**SUPPLIED INFORMATION**
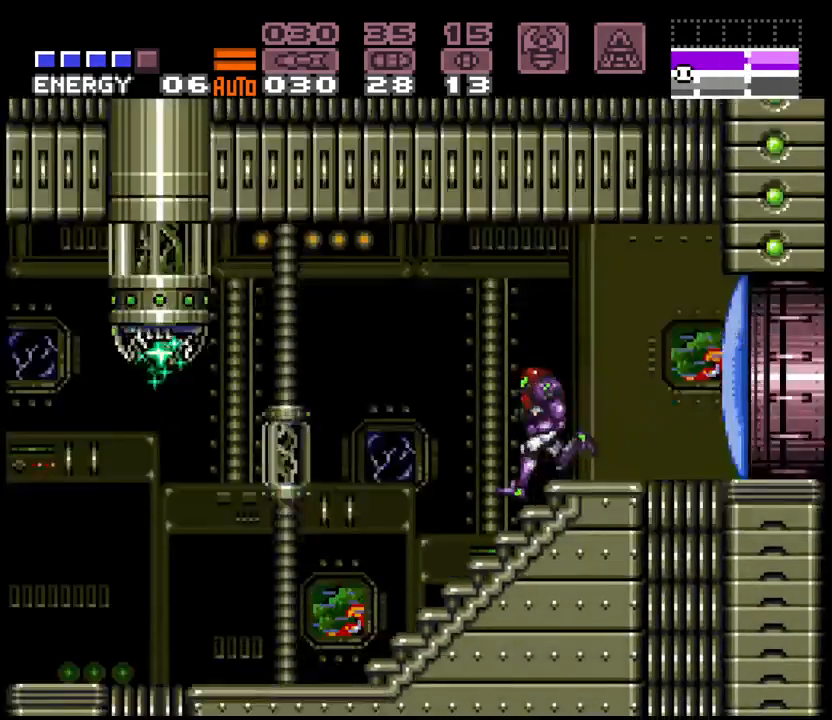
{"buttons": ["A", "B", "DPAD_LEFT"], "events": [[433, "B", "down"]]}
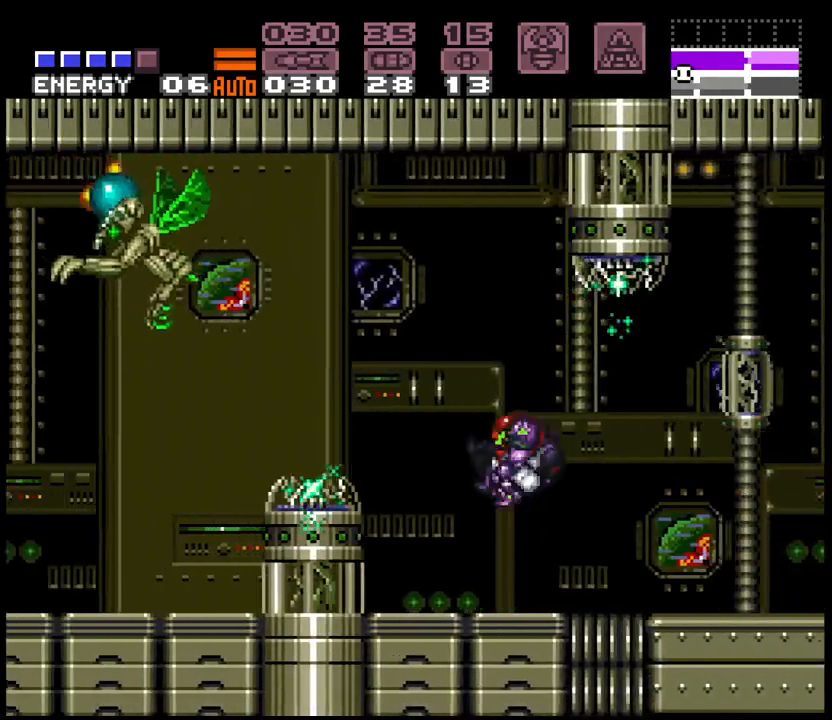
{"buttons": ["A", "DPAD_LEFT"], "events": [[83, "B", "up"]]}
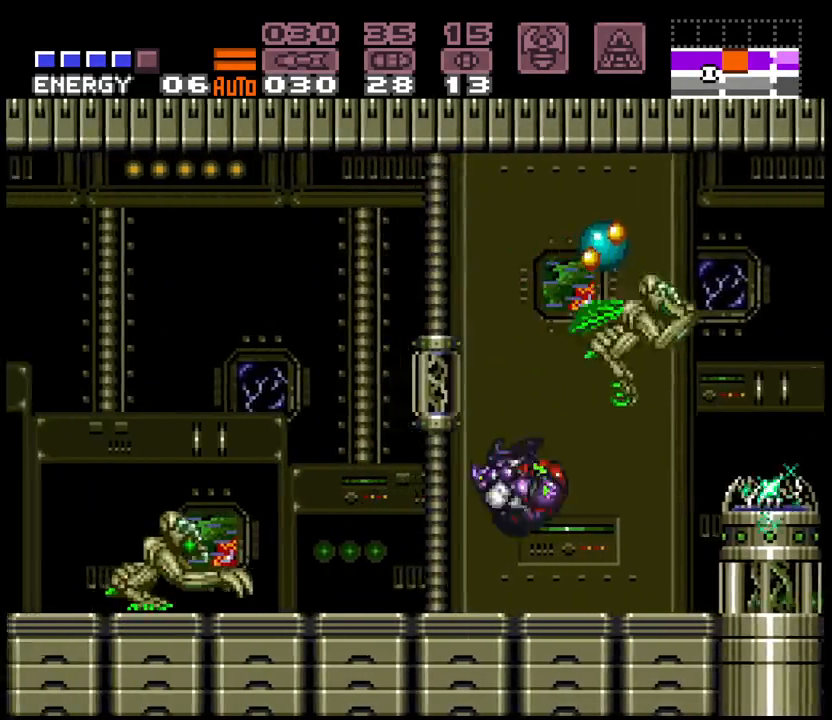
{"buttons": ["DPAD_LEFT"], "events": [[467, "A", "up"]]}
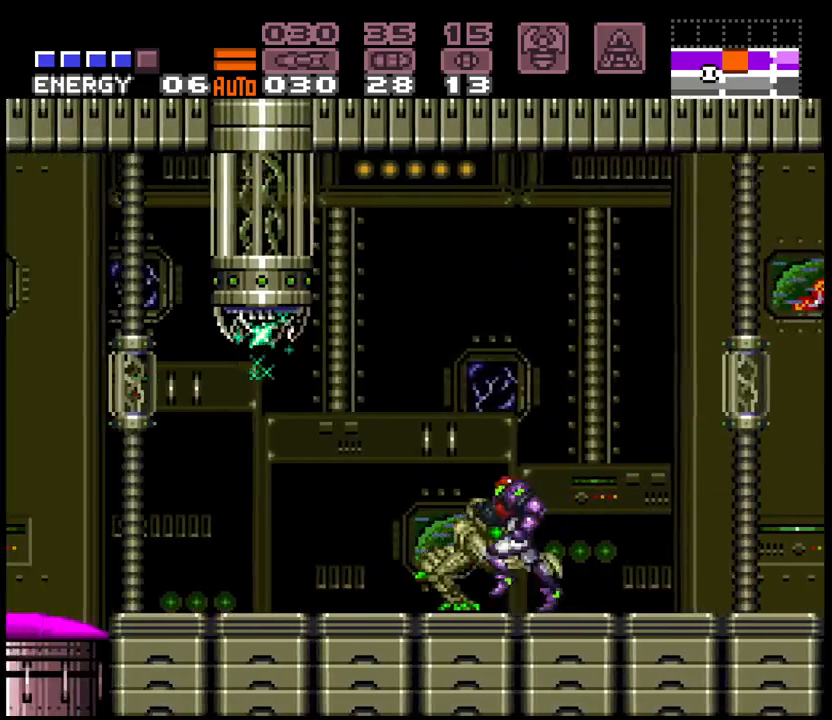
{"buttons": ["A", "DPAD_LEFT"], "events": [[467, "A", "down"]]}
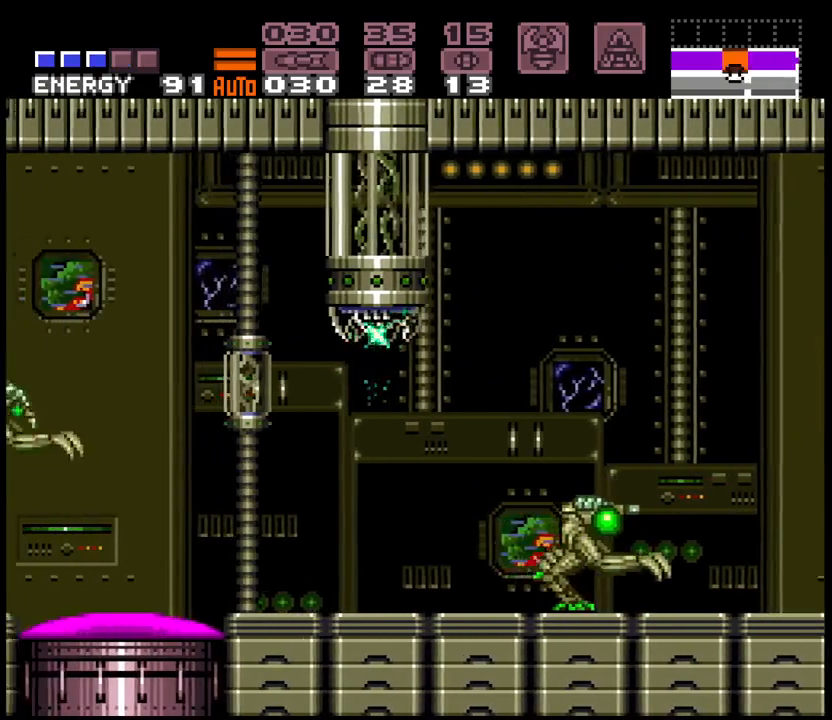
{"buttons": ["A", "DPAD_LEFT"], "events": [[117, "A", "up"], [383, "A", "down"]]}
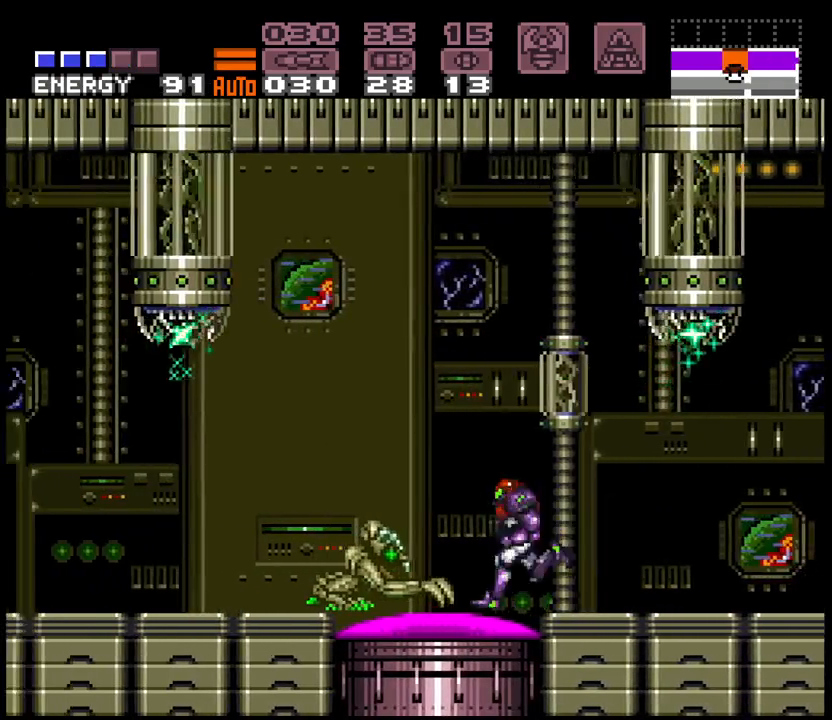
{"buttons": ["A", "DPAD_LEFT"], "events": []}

**ASSIGNED TASK**
The records above are to be transcribed in full, with images omitted.

**RESULT OF THE EXERCISE**
{"buttons": ["A", "B", "DPAD_LEFT"], "events": [[433, "B", "down"]]}
{"buttons": ["A", "DPAD_LEFT"], "events": [[83, "B", "up"]]}
{"buttons": ["DPAD_LEFT"], "events": [[467, "A", "up"]]}
{"buttons": ["A", "DPAD_LEFT"], "events": [[467, "A", "down"]]}
{"buttons": ["A", "DPAD_LEFT"], "events": [[117, "A", "up"], [383, "A", "down"]]}
{"buttons": ["A", "DPAD_LEFT"], "events": []}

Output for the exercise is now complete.